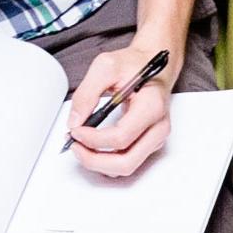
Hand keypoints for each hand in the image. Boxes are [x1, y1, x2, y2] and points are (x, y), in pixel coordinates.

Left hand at [67, 41, 176, 177]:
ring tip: (80, 146)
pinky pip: (127, 162)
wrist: (155, 66)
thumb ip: (87, 93)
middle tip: (74, 146)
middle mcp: (158, 128)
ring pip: (126, 167)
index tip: (75, 130)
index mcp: (152, 107)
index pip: (121, 137)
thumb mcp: (106, 66)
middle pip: (126, 163)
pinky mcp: (149, 144)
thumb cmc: (135, 65)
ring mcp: (155, 139)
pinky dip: (106, 160)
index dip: (93, 139)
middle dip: (94, 160)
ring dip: (99, 163)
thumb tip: (74, 121)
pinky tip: (92, 146)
....
__Aim of the exercise__
From the line containing "ring pip: (126, 167)" to the final line of the entries, print every line exactly and nothing else.

__Answer to this task__
ring pip: (126, 167)
index tip: (75, 130)
index mcp: (152, 107)
index pip: (121, 137)
thumb mcp: (106, 66)
middle pip: (126, 163)
pinky mcp: (149, 144)
thumb cmc: (135, 65)
ring mcp: (155, 139)
pinky dip: (106, 160)
index dip: (93, 139)
middle dip: (94, 160)
ring dip: (99, 163)
thumb tip: (74, 121)
pinky tip: (92, 146)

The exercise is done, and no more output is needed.